MacBook Pro M4 Max 48GB — excellent for this. Unified memory means you can run Qwen3-30B or Gemma4-27B comfortably at Q8. The throughput (\~30-50 t/s) is more than enough for a small team.
RTX 5090 — faster token generation (\~120+ t/s), but 32GB means Q4/Q5 quantization for 27-35B models. Still totally fine.
If budget is a concern: a used RX 7900 XTX (24GB) + ROCm runs Qwen3-27B Q4_K_M at \~100 t/s for significantly less money. ROCm setup is more involved than CUDA but very doable.
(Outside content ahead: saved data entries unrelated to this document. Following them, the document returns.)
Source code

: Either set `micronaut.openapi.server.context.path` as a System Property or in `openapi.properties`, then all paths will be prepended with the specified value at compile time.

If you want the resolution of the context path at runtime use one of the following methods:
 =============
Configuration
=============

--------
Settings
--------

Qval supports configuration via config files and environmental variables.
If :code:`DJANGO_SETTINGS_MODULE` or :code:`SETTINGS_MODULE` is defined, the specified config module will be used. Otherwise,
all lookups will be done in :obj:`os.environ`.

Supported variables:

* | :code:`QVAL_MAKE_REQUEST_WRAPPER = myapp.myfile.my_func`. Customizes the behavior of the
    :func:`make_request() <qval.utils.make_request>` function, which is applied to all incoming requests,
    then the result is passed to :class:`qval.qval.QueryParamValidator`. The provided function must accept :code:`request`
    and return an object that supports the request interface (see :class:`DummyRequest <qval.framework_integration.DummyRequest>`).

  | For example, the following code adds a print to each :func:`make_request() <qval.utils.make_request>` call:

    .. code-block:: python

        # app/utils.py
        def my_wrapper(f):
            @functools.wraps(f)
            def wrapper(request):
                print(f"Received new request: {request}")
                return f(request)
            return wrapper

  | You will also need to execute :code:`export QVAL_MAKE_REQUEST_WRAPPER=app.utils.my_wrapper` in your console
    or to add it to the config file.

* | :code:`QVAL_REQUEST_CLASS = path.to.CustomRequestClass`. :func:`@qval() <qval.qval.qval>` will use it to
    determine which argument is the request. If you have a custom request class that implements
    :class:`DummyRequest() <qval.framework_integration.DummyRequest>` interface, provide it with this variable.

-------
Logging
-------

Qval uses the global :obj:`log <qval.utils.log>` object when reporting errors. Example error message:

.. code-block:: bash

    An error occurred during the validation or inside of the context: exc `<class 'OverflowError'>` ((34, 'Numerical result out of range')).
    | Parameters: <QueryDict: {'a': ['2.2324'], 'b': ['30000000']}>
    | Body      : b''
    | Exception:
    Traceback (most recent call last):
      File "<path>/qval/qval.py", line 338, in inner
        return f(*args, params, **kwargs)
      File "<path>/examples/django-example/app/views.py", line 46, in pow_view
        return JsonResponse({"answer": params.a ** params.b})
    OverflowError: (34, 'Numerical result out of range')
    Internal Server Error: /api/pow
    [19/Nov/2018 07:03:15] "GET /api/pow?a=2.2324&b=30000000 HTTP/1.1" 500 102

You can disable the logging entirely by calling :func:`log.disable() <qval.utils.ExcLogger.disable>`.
Stack I'd recommend: Ollama + Open WebUI. Open WebUI gives you user management, conversation history, RAG pipelines built in — perfect for a small team. Takes maybe an afternoon to set up properly.

[-]

sagiroth@reddit

Bot account recommending old models

[-]

Hypilein@reddit

Why is it that so many bots post here? What’s the point? I don’t see this in any of the non tech related subs I frequent.

[-]

sagiroth@reddit

Karma farming and then advertisement. There is karma requirement in place on this sub.

[-]

fligglymcgee@reddit

Oh really? What made you choose Qwen3-30B over the widely accepted sota current generation models? What a strangely specific recommendation that just happens to coincide with major llm training date cutoffs.

[-]

Fedor_Doc@reddit

Banana bread recipy, please

[-]

havnar-@reddit

Cloud provider with privacy clauses.

[-]

Muted_Masterpiece342@reddit

My entire company exists to make this easy for a company to do

[-]

sagiroth@reddit

Multiple gpus + vllm

[-]

Real_Chard5666@reddit

32gb isn’t enough for model plus context in a professional sense. 27/35b Q4 I get between 90-120k tokens at Q8 KV Cache. I am just using it by myself. Running cline I can hit max tokens and then it’s over to the ram and slows down. That’s fine for me by myself but when several people are using it in professional or work scenario, it will quickly become very frustrating.

One of the larger VRAM (48-64-96Gb) Nvidia pro cards would be better.